Since there is already and answer submitted, and a useful and valid one at that, I do not want to distract from its own usefulness but there are indeed points to raise that go way beyond just a short comment. So consider this "augmentation", which is hopefully valid but primarily in addition to what has already been said.
The truth is to really consider "how your application uses the data", and to also be aware of the factors in a "sharded environment" as well as your proposed "container environment" that affect this.
The Background Case
The general take on the practice recommendation for co-locating the
mongos process along with the application instance is to obviate any network overhead required in order for the application to communicate with that
mongos process. Of course it is also "recommended practice" to specify a number of
mongos instances in the application connection string in the case where that "nearest" node should not be available for some reason then another could be selected, albeit with the possible overhead of contacting a remote node.
The "docker" case you mentions seems somewhat arbitrary.
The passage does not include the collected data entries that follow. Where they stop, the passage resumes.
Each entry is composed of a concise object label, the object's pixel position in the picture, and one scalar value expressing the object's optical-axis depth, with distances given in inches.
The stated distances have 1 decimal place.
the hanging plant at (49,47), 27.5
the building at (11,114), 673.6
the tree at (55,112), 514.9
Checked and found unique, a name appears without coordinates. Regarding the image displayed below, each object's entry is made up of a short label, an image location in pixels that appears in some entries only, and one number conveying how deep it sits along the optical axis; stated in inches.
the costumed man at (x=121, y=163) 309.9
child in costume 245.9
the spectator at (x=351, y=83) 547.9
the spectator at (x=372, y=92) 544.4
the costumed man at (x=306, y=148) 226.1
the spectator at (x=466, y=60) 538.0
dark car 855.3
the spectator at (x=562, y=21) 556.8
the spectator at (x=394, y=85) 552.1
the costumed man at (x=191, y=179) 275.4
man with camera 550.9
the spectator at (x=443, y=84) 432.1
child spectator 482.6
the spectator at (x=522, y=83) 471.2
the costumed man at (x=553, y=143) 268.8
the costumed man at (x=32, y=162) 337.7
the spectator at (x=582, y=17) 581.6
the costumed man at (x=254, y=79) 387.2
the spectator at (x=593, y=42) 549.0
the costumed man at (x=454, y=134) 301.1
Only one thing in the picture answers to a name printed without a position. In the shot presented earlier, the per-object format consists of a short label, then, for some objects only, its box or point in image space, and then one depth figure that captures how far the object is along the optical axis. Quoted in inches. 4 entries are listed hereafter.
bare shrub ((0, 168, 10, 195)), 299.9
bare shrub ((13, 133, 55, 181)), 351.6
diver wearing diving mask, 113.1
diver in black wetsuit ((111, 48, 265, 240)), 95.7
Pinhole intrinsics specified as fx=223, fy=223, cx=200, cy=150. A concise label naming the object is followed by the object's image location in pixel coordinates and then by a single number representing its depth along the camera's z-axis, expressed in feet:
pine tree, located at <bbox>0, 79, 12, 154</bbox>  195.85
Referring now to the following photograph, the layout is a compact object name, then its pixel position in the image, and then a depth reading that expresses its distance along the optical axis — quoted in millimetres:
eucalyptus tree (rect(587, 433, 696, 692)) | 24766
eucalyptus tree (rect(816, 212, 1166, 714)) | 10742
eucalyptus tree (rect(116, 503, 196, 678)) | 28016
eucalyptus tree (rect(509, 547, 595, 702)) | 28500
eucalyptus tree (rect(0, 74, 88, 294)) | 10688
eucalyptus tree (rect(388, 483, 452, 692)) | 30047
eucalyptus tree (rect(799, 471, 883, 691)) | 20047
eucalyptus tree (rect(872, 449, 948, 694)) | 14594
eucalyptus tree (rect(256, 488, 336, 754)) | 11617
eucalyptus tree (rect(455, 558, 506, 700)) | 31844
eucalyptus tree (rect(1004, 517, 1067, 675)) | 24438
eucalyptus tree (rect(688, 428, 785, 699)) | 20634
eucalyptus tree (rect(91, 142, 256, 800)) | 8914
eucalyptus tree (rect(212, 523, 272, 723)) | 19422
While it is true that one of the primary goals of containers ( and before that, something like BSD jails or even chroot ) is generally to achieve some level of "process isolation", there is nothing really wrong with running multiple processes as long as you understand the implications.
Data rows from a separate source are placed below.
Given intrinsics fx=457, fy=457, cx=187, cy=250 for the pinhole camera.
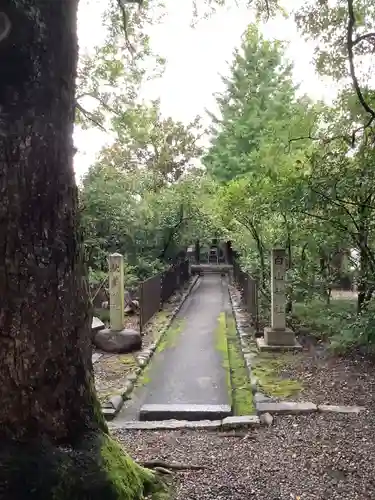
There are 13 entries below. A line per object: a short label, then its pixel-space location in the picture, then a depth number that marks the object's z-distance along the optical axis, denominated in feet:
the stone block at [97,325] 25.00
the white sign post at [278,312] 23.24
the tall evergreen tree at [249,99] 68.90
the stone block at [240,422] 12.94
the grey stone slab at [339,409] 13.59
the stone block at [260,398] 14.94
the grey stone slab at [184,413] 15.03
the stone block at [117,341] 23.53
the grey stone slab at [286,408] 13.75
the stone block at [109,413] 14.84
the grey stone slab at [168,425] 12.91
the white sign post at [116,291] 23.80
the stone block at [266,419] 13.05
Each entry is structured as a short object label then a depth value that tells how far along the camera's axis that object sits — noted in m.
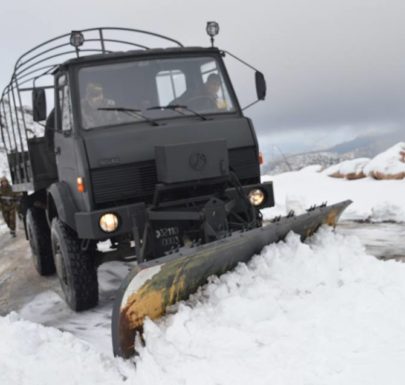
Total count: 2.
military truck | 4.59
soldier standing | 12.66
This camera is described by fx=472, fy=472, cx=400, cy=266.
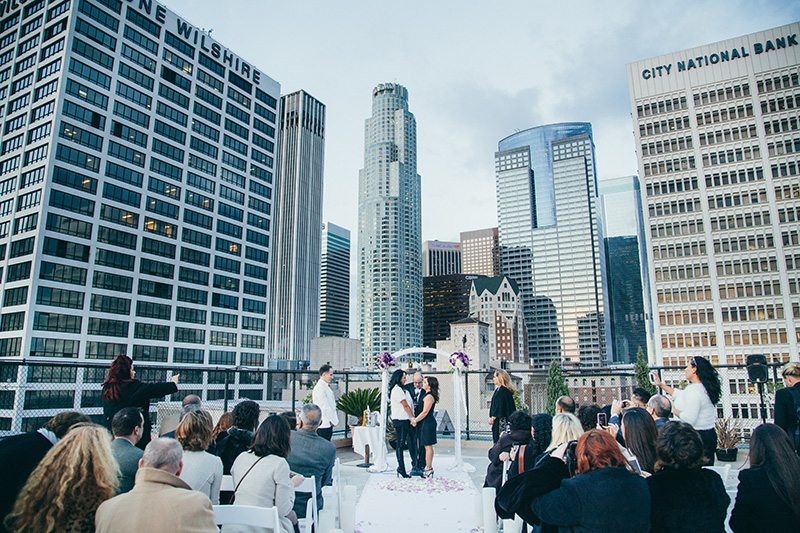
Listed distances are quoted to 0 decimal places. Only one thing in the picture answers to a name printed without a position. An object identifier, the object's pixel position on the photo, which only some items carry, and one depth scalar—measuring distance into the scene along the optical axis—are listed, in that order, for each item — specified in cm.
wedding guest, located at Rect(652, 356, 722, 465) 584
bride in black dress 923
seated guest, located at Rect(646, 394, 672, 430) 603
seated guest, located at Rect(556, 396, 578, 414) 605
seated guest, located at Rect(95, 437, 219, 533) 265
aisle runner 630
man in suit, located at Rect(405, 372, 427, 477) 930
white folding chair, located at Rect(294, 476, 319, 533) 463
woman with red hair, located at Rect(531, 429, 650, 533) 288
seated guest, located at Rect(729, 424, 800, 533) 312
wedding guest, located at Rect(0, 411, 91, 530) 306
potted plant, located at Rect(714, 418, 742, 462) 987
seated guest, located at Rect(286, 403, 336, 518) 541
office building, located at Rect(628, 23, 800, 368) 6506
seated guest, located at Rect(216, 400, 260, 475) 515
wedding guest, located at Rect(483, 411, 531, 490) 516
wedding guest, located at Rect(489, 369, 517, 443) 810
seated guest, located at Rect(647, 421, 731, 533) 302
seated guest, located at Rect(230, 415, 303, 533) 404
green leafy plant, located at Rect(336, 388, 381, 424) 1199
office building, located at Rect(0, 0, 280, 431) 5400
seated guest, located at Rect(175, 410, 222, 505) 405
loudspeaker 827
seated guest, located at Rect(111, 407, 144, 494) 391
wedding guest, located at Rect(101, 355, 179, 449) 611
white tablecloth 1026
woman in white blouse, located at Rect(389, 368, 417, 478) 904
In this particular case the
mongos is meant to be "lightweight" and run as an "additional function" to the application process in a way that it is pretty much a "paired" part of the application itself. So docker images themselves don't have an "initd" like process but there is not really anything wrong with with running a process controller like supervisord ( for example ) as the main process for the container which then gives you a point of process control over that container as well. This situation of "paired processes" is a reasonable case and also a common enough ask that there is official documentation for it.
If you chose that kind of "paired" operation for deployment, then it does indeed address the primary point of maintaining a
mongos instance on the same network connection and indeed "server instance" as the application server itself. It can also be viewed in some way as a case where the "whole container" were to fail then that node in itself would simply be invalid. Not that I would recommend it, and in fact you probably should still configure connections to look for other
mongos instances even if these are only accessible over a network connection that increases latency.
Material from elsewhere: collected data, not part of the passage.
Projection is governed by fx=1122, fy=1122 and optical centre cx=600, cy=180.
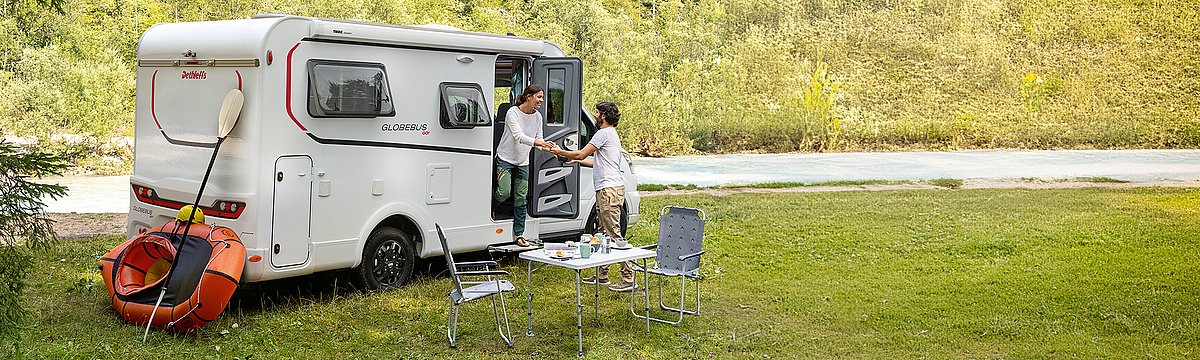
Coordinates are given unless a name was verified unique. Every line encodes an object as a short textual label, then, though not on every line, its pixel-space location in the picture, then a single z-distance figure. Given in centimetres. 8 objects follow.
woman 798
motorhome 657
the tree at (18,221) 392
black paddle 650
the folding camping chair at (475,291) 600
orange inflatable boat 623
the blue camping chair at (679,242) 703
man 755
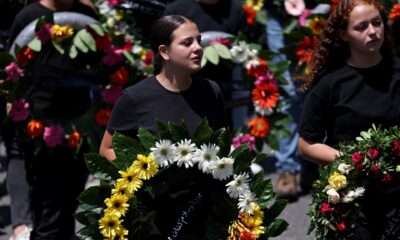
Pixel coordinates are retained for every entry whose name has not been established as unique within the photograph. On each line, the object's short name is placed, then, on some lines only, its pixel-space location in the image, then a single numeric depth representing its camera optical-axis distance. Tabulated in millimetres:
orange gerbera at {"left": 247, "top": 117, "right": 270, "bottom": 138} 11141
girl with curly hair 7590
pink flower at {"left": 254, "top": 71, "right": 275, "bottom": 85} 11148
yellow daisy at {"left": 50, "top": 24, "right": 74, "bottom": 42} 10203
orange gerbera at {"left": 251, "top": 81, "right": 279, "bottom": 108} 11180
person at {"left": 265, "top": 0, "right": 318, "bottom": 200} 13336
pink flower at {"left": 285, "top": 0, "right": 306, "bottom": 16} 12445
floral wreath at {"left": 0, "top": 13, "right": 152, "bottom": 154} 10250
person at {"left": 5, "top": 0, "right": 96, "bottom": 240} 10398
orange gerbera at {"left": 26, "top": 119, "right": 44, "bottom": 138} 10352
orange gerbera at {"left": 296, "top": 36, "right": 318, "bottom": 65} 11555
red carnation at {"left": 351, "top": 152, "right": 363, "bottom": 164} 7086
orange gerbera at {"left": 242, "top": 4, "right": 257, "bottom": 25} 12023
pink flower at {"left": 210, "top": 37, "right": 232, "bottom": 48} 10518
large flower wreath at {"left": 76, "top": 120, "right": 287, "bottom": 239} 7055
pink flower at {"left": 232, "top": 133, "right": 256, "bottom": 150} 10891
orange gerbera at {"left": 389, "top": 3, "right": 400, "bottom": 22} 10383
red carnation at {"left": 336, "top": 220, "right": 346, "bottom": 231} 6965
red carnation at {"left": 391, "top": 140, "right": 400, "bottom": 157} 7137
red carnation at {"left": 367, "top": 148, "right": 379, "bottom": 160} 7085
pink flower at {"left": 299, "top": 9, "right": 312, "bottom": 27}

Version Specific / Usage Specific
Now that that point is made, the other consideration here comes back to that initial consideration of co-locating the
mongos process with the application for network latency purposes. In versions of MongoDB prior to 2.6 and specifically with regard to operations such as with the aggregation framework, then the case there was that there would be a lot more network traffic and subsequent after processing work performed by the
mongos process for dealing with data from different shards. That is not so much the case now as a good deal of the processing workload can now be performed on those shards themselves before "distilling" to the "router".
The other case is your application usage patterns itself with regard to the sharding. That means whether the primary workload is in "distributing the writes" across multiple shards, or indeed being a "scatter-gather" approach in consolidating read requests. In those scenarios
Test, Test and then Test Again
So the final point here is really self explanatory, and comes down to the basic consensus of any sane response to your question. This is not a new thing for MongoDB or any other storage solution, but your actual deployment environment needs to be tested on it's "usage patterns" as close to actual reality just as much as any "unit testing" of expected functionality from core components or overall results needs to be tested.
There really is not "definitive" statement to say "configure this way" or "use in this way" that actually makes sense apart from testing what "actually works best" for your application performance and reliability as is expected.
Of course the "best case" will always be to not "crowd" the
mongos instances with requests from "many" application server sources. But then to allow them some natural "parity" that can be distributed by the resource workloads available to having at "least" a "pool of resources" that can be selected, and indeed ideally in many cases but obviating the need to induce an additional "network transport overhead".
That is the goal, but ideally you can "lab test" the different perceived configurations in order to come to a "best fit" solution for your eventual deployment solution.
I would also strongly recommend the "free" ( as in beer ) courses available as already mentioned, and no matter what your level of knowledge. I find that various course material sources often offers "hidden gems" to give more insight into things that you may not have considered or otherwise overlooked. The M102 Class as mentioned is constructed and conducted by Adam Commerford for whom I can attest has a high level of knowledge on large scale deployments of MongoDB and other data architectures. Worth the time to at least consider a fresh perspective on what you may think you already know.